I firmly believe that there needs to be a category in the DSM-5 (fifth edition of the American Psychiatric Association's Diagnostic and Statistical Manual of Mental Disorders that launches this week) devoted specifically to disorders caused by NYC real estate.
Ah, the passion it can stir! Over the course of my life in NYC I have read articles about people literally killing for a rent-stabilized apartment or tenants disappearing from one because a landlord wanted charge market rates and could not legally evict them. People will come up with elaborate schemes to take hold of the Holy Grail--a rent-stabilized unit--or even stay married just to not lose an apartment.
The world of real estate can make one go mad in a very esoteric way.
If you doubt me, there are several Seinfeld episodes that deal with the craziness New Yorkers will go through in order to secure one. Check them out here and here.
Inevitably, while in a group of New Yorkers--say, at a brunch or dinner party (two things New Yorkers love)--you can quickly turn the talk to the one that got away--that one apartment that one lost. Whether you lost it in a bidding war, or were rejected by the board, or simply declined to buy at a price that would have turned you into a millionaire today, chances are you still feel the sting. And a feeling of loss and longing is like nothing else.
I am feeling it, in fact, as I type this, getting misty-eyed as I have been all week over the latest catch to slip the net.
Backstory: I have had a chronic illness for the last year that has gotten progressively worse and makes navigating stairs and carrying things difficult. I need to move to a building with an elevator and a laundry room in order to make things more bearable.
But it is not as easy as that in NYC. I have a fairly newly renovated, big apartment with a small bedroom turned into a closet for far below market rate in a great area.
The trade-off is that the inside of the building looks like a crack house, the rent-controlled tenants (of which I am not one) throw cigarettes in the hallways and condoms out of their windows into the airshaft, and it doesn’t have any amenities like laundry, a sane Super, a doorman or even a dishwasher.
Normally those sorts of things wouldn’t bother me. I have always opted for bigger spaces in walkups that I can easily afford than those with more luxuries. NYC real estate, no matter how rich or poor one is, is about compromise. But I am working less and have huge medical bills. So moving to a much-needed elevator building in my neighborhood which is close to doctors I frequent is not as easy as one in another area might think.
There is, however, one building in Hell’s Kitchen I have always loved. I used to live around the corner from it 15 years ago and then someone I dated about six years ago lived there. The studios are so big they are really like a junior four. In fact many people have put up a wall and make a huge one bedroom out of them.
Most are rent-stabilized, the building has a doorman, elevator and laundry. It is only a few blocks from where I am.
I have been stalking (surely apartment stalking has to be a category in the DSM-5!) an apartment in this building since I got sick.
At first I thought I could somehow wrangle a way to take over the rent-stabilized apartment of someone I know that lives there, but it was not to be. But that person gave me the heads up that he heard his neighbor was going to be leaving and the apartment would be completely renovated--with a dishwasher!--and would be on the market soon.
I called the management which has this sort of circular voicemail system that is the electronic equivalent of Dante’s Inferno or at the very least a figurative version of Sisyphus’ everlasting uphill trudge. There is no way to get a live person, the website one is directed to from the hellish automated teller didn’t exist, and I felt like I had moved to a new place already, but instead of a luxury elevator building, it was more like the Twilight Zone...
To make a long story short, I finally saw the apartment with the building's broker two months later, and it would have been just perfect. It had four huge closets--including one walk-in--a dishwasher and everything was fully renovated to include new floors and all-stainless appliances--even that much-coveted dishwasher. It was sunny and huge and, with a wall, would have made for a very large one bedroom.
I fantasized about living there, beaming in the elevator, a load of laundry at my feet--the tenement-dweller's equivalent of fantasies about diamonds, fast cars and exotic trips.

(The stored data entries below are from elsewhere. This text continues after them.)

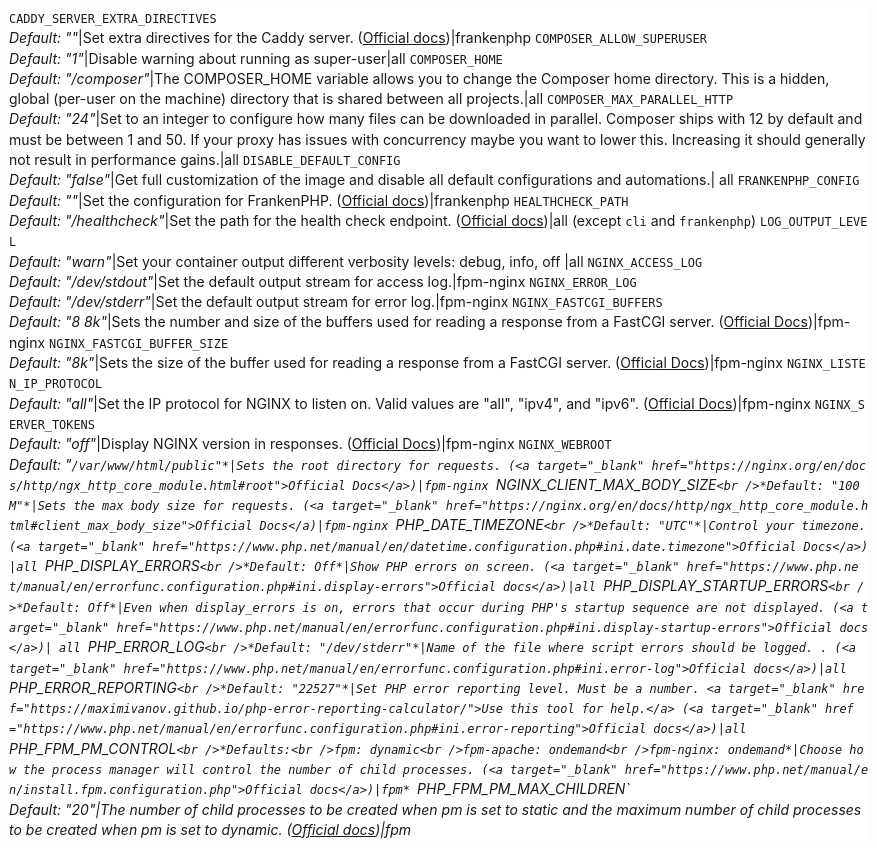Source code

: `CADDY_SERVER_EXTRA_DIRECTIVES`<br />*Default: ""*|Set extra directives for the Caddy server. (<a target="_blank" href="https://caddyserver.com/docs/caddyfile/directives">Official docs</a>)|frankenphp
`COMPOSER_ALLOW_SUPERUSER`<br />*Default: "1"*|Disable warning about running as super-user|all
`COMPOSER_HOME`<br />*Default: "/composer"*|The COMPOSER_HOME variable allows you to change the Composer home directory. This is a hidden, global (per-user on the machine) directory that is shared between all projects.|all
`COMPOSER_MAX_PARALLEL_HTTP`<br />*Default: "24"*|Set to an integer to configure how many files can be downloaded in parallel. Composer ships with 12 by default and must be between 1 and 50. If your proxy has issues with concurrency maybe you want to lower this. Increasing it should generally not result in performance gains.|all
`DISABLE_DEFAULT_CONFIG`<br />*Default: "false"*|Get full customization of the image and disable all default configurations and automations.| all
`FRANKENPHP_CONFIG`<br />*Default: ""*|Set the configuration for FrankenPHP. (<a target="_blank" href="https://frankenphp.dev/docs/config/#caddyfile-config">Official docs</a>)|frankenphp
`HEALTHCHECK_PATH`<br />*Default: "/healthcheck"*|Set the path for the health check endpoint. (<a target="_blank" href="https://docs.docker.com/engine/reference/builder/#healthcheck">Official docs</a>)|all (except `cli` and `frankenphp`)
`LOG_OUTPUT_LEVEL`<br />*Default: "warn"*|Set your container output different verbosity levels: debug, info, off |all
`NGINX_ACCESS_LOG`<br />*Default: "/dev/stdout"*|Set the default output stream for access log.|fpm-nginx
`NGINX_ERROR_LOG`<br />*Default: "/dev/stderr"*|Set the default output stream for error log.|fpm-nginx
`NGINX_FASTCGI_BUFFERS`<br />*Default: "8 8k"*|Sets the number and size of the buffers used for reading a response from a FastCGI server. (<a target="_blank" href="https://nginx.org/en/docs/http/ngx_http_fastcgi_module.html#fastcgi_buffers">Official Docs</a>)|fpm-nginx
`NGINX_FASTCGI_BUFFER_SIZE`<br />*Default: "8k"*|Sets the size of the buffer used for reading a response from a FastCGI server. (<a target="_blank" href="https://nginx.org/en/docs/http/ngx_http_fastcgi_module.html#fastcgi_buffer_size">Official Docs</a>)|fpm-nginx
`NGINX_LISTEN_IP_PROTOCOL`<br />*Default: "all"*|Set the IP protocol for NGINX to listen on. Valid values are "all", "ipv4", and "ipv6". (<a target="_blank" href="https://nginx.org/en/docs/http/ngx_http_core_module.html#listen">Official Docs</a>)|fpm-nginx
`NGINX_SERVER_TOKENS`<br />*Default: "off"*|Display NGINX version in responses. (<a target="_blank" href="https://nginx.org/en/docs/http/ngx_http_core_module.html#server_tokens">Official Docs</a>)|fpm-nginx
`NGINX_WEBROOT`<br />*Default: "`/var/www/html/public"*|Sets the root directory for requests. (<a target="_blank" href="https://nginx.org/en/docs/http/ngx_http_core_module.html#root">Official Docs</a>)|fpm-nginx
`NGINX_CLIENT_MAX_BODY_SIZE`<br />*Default: "100M"*|Sets the max body size for requests. (<a target="_blank" href="https://nginx.org/en/docs/http/ngx_http_core_module.html#client_max_body_size">Official Docs</a)|fpm-nginx
`PHP_DATE_TIMEZONE`<br />*Default: "UTC"*|Control your timezone. (<a target="_blank" href="https://www.php.net/manual/en/datetime.configuration.php#ini.date.timezone">Official Docs</a>)|all
`PHP_DISPLAY_ERRORS`<br />*Default: Off*|Show PHP errors on screen. (<a target="_blank" href="https://www.php.net/manual/en/errorfunc.configuration.php#ini.display-errors">Official docs</a>)|all
`PHP_DISPLAY_STARTUP_ERRORS`<br />*Default: Off*|Even when display_errors is on, errors that occur during PHP's startup sequence are not displayed. (<a target="_blank" href="https://www.php.net/manual/en/errorfunc.configuration.php#ini.display-startup-errors">Official docs</a>)| all
`PHP_ERROR_LOG`<br />*Default: "/dev/stderr"*|Name of the file where script errors should be logged. . (<a target="_blank" href="https://www.php.net/manual/en/errorfunc.configuration.php#ini.error-log">Official docs</a>)|all
`PHP_ERROR_REPORTING`<br />*Default: "22527"*|Set PHP error reporting level. Must be a number. <a target="_blank" href="https://maximivanov.github.io/php-error-reporting-calculator/">Use this tool for help.</a> (<a target="_blank" href="https://www.php.net/manual/en/errorfunc.configuration.php#ini.error-reporting">Official docs</a>)|all
`PHP_FPM_PM_CONTROL`<br />*Defaults:<br />fpm: dynamic<br />fpm-apache: ondemand<br />fpm-nginx: ondemand*|Choose how the process manager will control the number of child processes. (<a target="_blank" href="https://www.php.net/manual/en/install.fpm.configuration.php">Official docs</a>)|fpm*
`PHP_FPM_PM_MAX_CHILDREN`<br />*Default: "20"*|The number of child processes to be created when pm is set to static and the maximum number of child processes to be created when pm is set to dynamic. (<a target="_blank" href="https://www.php.net/manual/en/install.fpm.configuration.php">Official docs</a>)|fpm*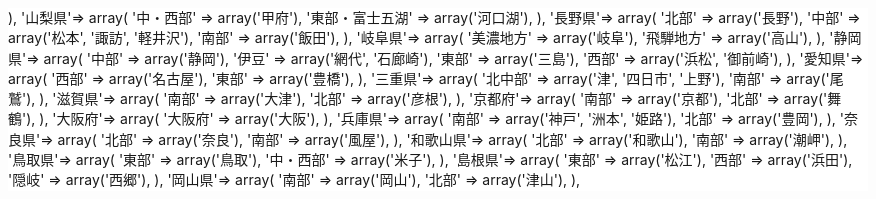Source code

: ),
'山梨県'=> array(
	'中・西部' => array('甲府'),
	'東部・富士五湖' => array('河口湖'),
),
'長野県'=> array(
	'北部' => array('長野'),
	'中部' => array('松本', '諏訪', '軽井沢'),
	'南部' => array('飯田'),
),
'岐阜県'=> array(
	'美濃地方' => array('岐阜'),
	'飛騨地方' => array('高山'),
),
'静岡県'=> array(
	'中部' => array('静岡'),
	'伊豆' => array('網代', '石廊崎'),
	'東部' => array('三島'),
	'西部' => array('浜松', '御前崎'),
),
'愛知県'=> array(
	'西部' => array('名古屋'),
	'東部' => array('豊橋'),
),
'三重県'=> array(
	'北中部' => array('津', '四日市', '上野'),
	'南部' => array('尾鷲'),
),
'滋賀県'=> array(
	'南部' => array('大津'),
	'北部' => array('彦根'),
),
'京都府'=> array(
	'南部' => array('京都'),
	'北部' => array('舞鶴'),
),
'大阪府'=> array(
	'大阪府' => array('大阪'),
),
'兵庫県'=> array(
	'南部' => array('神戸', '洲本', '姫路'),
	'北部' => array('豊岡'),
),
'奈良県'=> array(
	'北部' => array('奈良'),
	'南部' => array('風屋'),
),
'和歌山県'=> array(
	'北部' => array('和歌山'),
	'南部' => array('潮岬'),
),
'鳥取県'=> array(
	'東部'     => array('鳥取'),
	'中・西部' => array('米子'),
),
'島根県'=> array(
	'東部' => array('松江'),
	'西部' => array('浜田'),
	'隠岐' => array('西郷'),
),
'岡山県'=> array(
	'南部' => array('岡山'),
	'北部' => array('津山'),
),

Not so fast. While showing me the apartment, the broker learned that I had a dog and said that the building had suddenly changed its formerly pet-friendly stance.

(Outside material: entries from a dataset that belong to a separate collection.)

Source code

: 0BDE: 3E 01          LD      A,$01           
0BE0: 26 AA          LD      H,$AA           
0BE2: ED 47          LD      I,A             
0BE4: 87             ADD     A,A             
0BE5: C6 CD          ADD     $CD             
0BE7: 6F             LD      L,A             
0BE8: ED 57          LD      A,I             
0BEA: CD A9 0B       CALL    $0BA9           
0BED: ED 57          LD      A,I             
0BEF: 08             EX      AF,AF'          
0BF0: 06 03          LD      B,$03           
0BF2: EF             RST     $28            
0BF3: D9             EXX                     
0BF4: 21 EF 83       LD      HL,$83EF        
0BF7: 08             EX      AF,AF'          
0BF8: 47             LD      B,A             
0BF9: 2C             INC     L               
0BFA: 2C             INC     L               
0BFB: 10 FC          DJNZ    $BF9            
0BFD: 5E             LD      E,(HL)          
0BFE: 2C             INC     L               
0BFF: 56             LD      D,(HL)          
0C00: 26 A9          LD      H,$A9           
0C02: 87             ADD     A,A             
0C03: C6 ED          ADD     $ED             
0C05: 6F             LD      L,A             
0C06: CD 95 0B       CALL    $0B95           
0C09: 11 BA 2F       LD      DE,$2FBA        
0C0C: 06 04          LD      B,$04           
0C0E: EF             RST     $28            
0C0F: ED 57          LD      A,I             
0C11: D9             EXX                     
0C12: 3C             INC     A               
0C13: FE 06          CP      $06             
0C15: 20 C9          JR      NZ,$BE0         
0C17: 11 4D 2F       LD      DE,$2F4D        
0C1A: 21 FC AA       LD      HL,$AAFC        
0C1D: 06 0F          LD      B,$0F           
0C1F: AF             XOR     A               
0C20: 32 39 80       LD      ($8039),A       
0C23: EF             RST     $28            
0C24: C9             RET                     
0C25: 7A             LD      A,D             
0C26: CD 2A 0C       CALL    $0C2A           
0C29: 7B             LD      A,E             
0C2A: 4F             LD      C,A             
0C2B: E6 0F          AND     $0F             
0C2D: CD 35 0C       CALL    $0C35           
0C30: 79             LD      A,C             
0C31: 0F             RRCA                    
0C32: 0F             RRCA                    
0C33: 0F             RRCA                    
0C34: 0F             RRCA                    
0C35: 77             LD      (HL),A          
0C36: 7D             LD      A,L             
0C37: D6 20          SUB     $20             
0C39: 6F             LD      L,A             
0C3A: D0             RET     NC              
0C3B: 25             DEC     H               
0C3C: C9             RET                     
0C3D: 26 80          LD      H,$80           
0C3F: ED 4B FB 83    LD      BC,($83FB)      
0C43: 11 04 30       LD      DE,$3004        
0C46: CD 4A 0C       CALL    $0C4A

I explained it would not be a problem; I still wanted to apply and would find a home for the dog (with my illness, he'd already been boarding with friends quite a bit, and while obviously I didn't want to do it, it was something I was willing to do).
But it was no use. After a full day, the broker texted saying management felt that I’d try to sneak the dog in and that anyway they would not want to rent to someone willing to get rid of a pet because they themselves were pet-lovers. He then pulled out some story about my tax returns (mind you, he had never seen them).

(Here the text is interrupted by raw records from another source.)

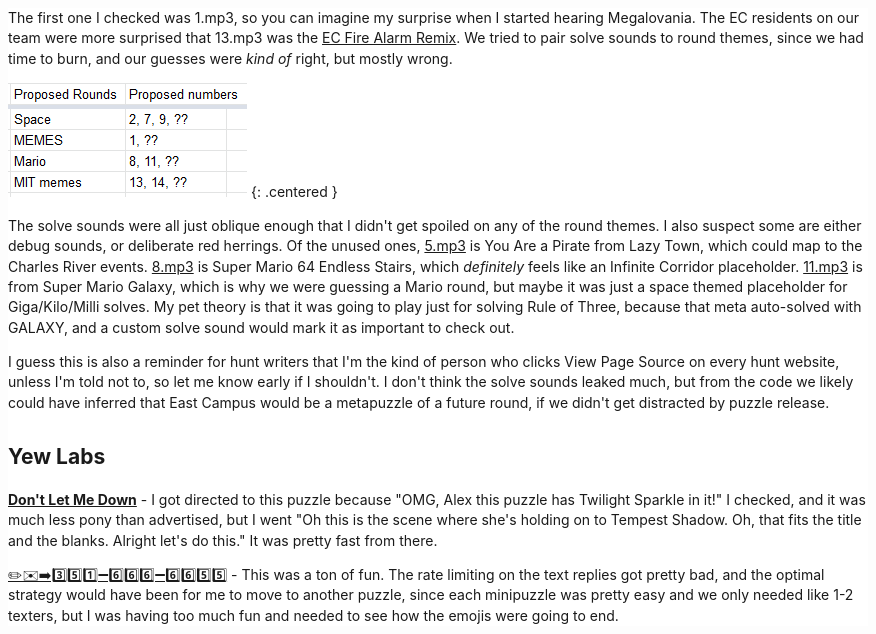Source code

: The first one I checked was 1.mp3, so you can imagine my surprise when I started hearing Megalovania.
The EC residents on our team were more surprised that 13.mp3 was
the [EC Fire Alarm Remix](https://www.youtube.com/watch?v=g1Wwsm2lX7M). We tried to pair solve sounds to
round themes, since we had time to burn, and our guesses were *kind of* right, but mostly wrong.

![Solve sound round guesses](/public/mh21/solvesounds.png)
{: .centered }

The solve sounds were all just oblique enough that I didn't get spoiled on any of the round themes.
I also
suspect some are either debug sounds, or deliberate red herrings. Of the unused ones,
[5.mp3](https://perpendicular.institute/static/audio/5.mp3) is You Are a Pirate from Lazy Town,
which could map to the Charles River events. [8.mp3](https://perpendicular.institute/static/audio/8.mp3) is Super Mario 64 Endless Stairs,
which *definitely* feels like an Infinite Corridor placeholder. [11.mp3](https://perpendicular.institute/static/audio/11.mp3) is from Super Mario Galaxy, which is why
we were guessing a Mario round, but maybe it was just a space themed placeholder for Giga/Kilo/Milli solves.
My pet theory is that it was going to play just for solving Rule of Three, because that meta auto-solved
with GALAXY, and a custom solve sound would mark it as important to check out.

I guess this is also a reminder for hunt writers that I'm the kind of person who clicks View Page Source on every hunt website, unless I'm told
not to, so let me know early if I shouldn't. I don't think the solve sounds leaked much, but from the code we likely could have inferred that
East Campus would be a metapuzzle of a future round, if we didn't get distracted by puzzle release.

Yew Labs
---------------------------------------------------------------------------------

[**Don't Let Me Down**](https://perpendicular.institute/puzzle/dont-let-me-down/) - I got directed to this puzzle
because "OMG, Alex this puzzle has Twilight Sparkle in it!" I checked, and it was much less pony
than advertised, but I went "Oh this is the
scene where she's holding on to Tempest Shadow. Oh, that fits the title and the blanks. Alright let's do
this." It was pretty fast from there.

[✏️✉️➡️3️⃣5️⃣1️⃣➖6️⃣6️⃣6️⃣➖6️⃣6️⃣5️⃣5️⃣](https://perpendicular.institute/puzzle/%E2%9C%8F/) - 
This was a ton of fun. The rate
limiting on the text replies got pretty bad, and the optimal strategy would have been for me to move to
another puzzle, since each minipuzzle was pretty easy and we only needed like 1-2 texters,
but I was having too much fun and needed to see how the emojis were going to end.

So now I’m broken-hearted in a way that no man could ever make me feel--unless that man was a nasty broker. The one thing that could have solved many problems and made me feel better at home was within my grasp and because of one person I was prevented from having it.
The loss and longing is overwhelming, and each morning I obsess over this apartment, picturing lesser qualified tenants basking in the sunshine streaming through the windows onto the brand new floors and gleaming off the stainless steel fridge. All the while I step over cigarette butts on stairs that make my joints hurt.